The ongoing development is a key part of Cornwall Council’s devolution deal with the government and aims to improve transport standards for both residents and visitors across the county.

Additional introductions will include half-hourly rail services between Penzance and Plymouth in a bid to vastly increase the amount of train services in Cornwall. With these new services in place there would be 35 services a day stopping at St Austell, Truro and Redruth, compared with the 24 that currently run.

Bert Biscoe, Independent Cornwall Councillor for Truro ©

Truthfal spoke to Bert Biscoe, the Independent Cornwall Councillor for Truro, who described the OPTS as “a very big, very important and life-enhancing project for many, many people”.

“I think this will be the biggest transformation in transport opportunities for the general population of Cornwall since the construction of the Tamar Bridge.
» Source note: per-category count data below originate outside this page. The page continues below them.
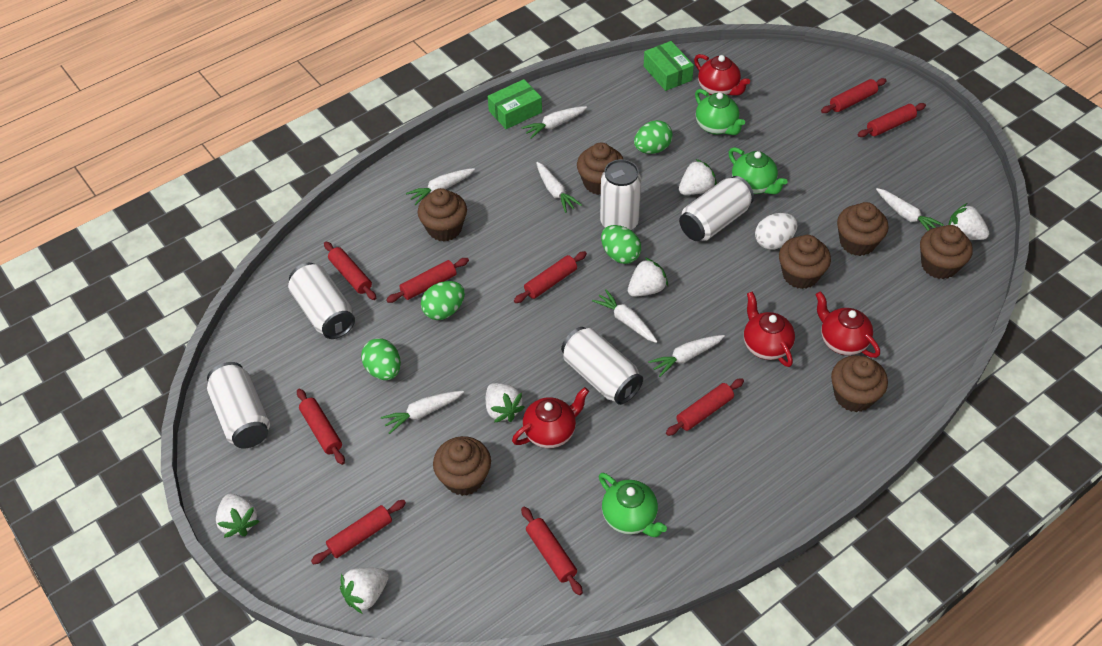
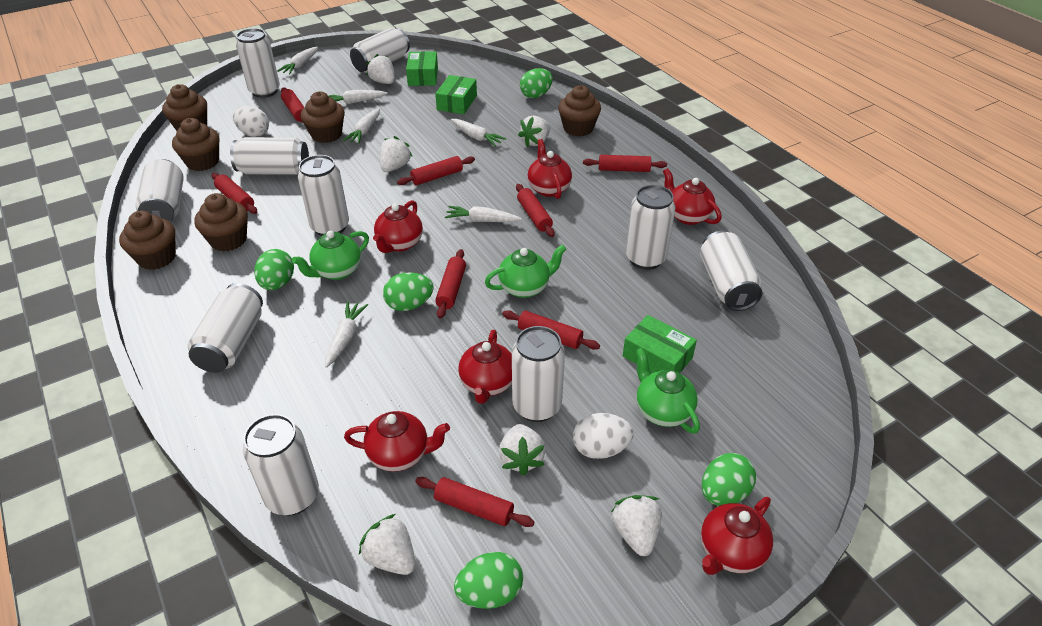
brown cupcake: 7 -> 6
green box: 2 -> 3
green egg: 4 -> 5
red rolling pin: 9 -> 8
red teapot: 4 -> 6
white can: 5 -> 10
white carrot: 7 -> 6
white egg: 1 -> 2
It will remove duplication between bus and rail, improve service and thereby remove necessity for car travel.”

Despite the obvious improvements that the OPTS hopes to bring to public transport in Cornwall. Biscoe expressed his concerns about the new system.
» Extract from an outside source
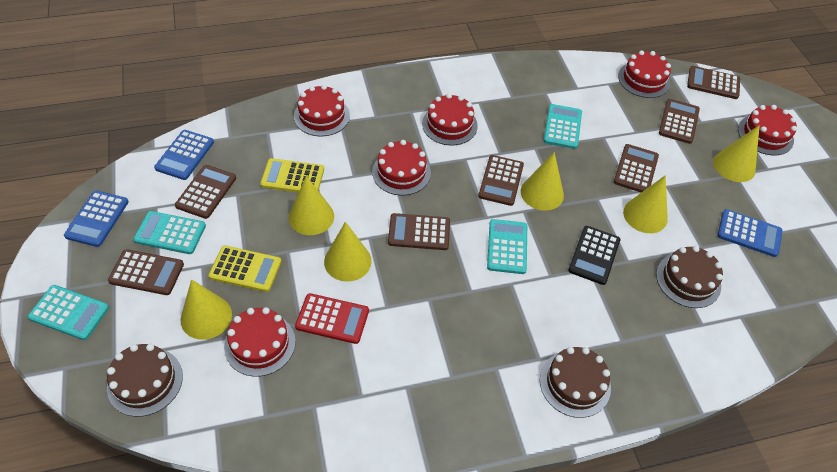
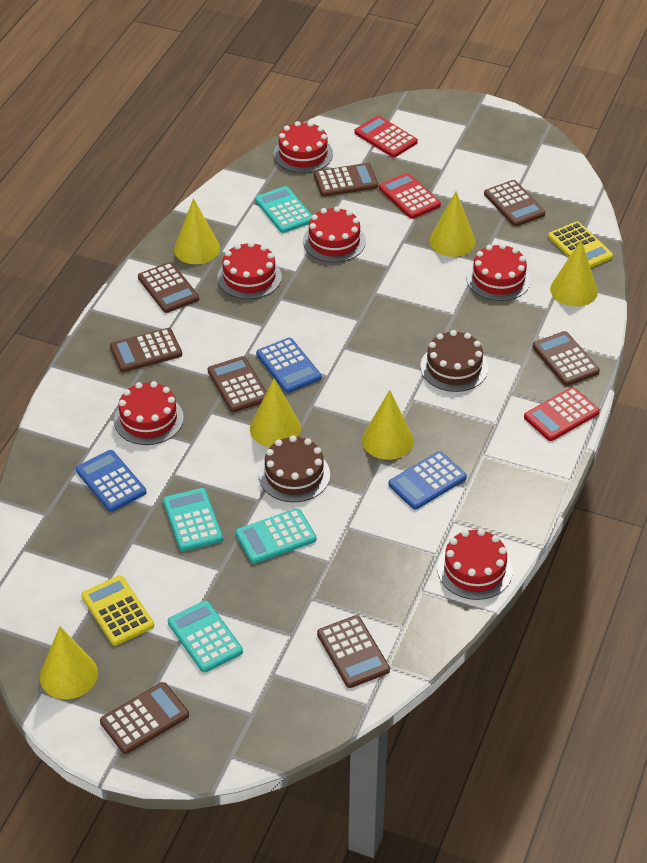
black calculator: 1 -> 0
brown cake: 3 -> 2
brown calculator: 7 -> 8
red calculator: 1 -> 3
“It needs to hit the ground running (like the Congestion Charge) so it is important that Cornwall Council applies sufficient resources (human and financial to ensure that the delivery target of December 18th is met.

“If Cornwall Council gets on with the marketing and ensures that full information is attractively and readily available in good time, then it will be well received. If Cornwall Council cut corners then the result will be potential confusion and disappointment! I am however confident that the right levels of resource will be applied, that the partnership is strong and that most project strands are well on the way to delivery.”

Although contactless payments have already been set up on First Kenow and Plymouth Citybus routes, the system will see contactless payments being accepted on all bus services. Contactless payments could be made using debit cards, mobile phones and also smartcards similar to those used for the Oyster card system in London.

A First Kernow bus driver, who wishes to remain anonymous, stated his frustrations with the introduction of contactless payments.

“I understand that this is the way technology is heading, but it is taking longer to get people onto the bus, especially as the card reader often struggles to pick up the payment. You have to wait for people to finally put the card on the pad correctly and it is frustrating.”

There will also be an app that will help people plan their journeys on public transport by providing them with the best transport options to take for their journey, and also providing access to timetables and other travel information. The app is expected to be launched in June.

In 2015 Cornwall was awarded £8m Growth Deal 1 funding to match against the £2.375m from the Local Transport Plan to deliver improvements to the public transport to include infrastructure, vehicles and ticketing.

Cornwall Council is awaiting the results of a bid to the Local Enterprise Partnership for additional Growth Deal 3 funding.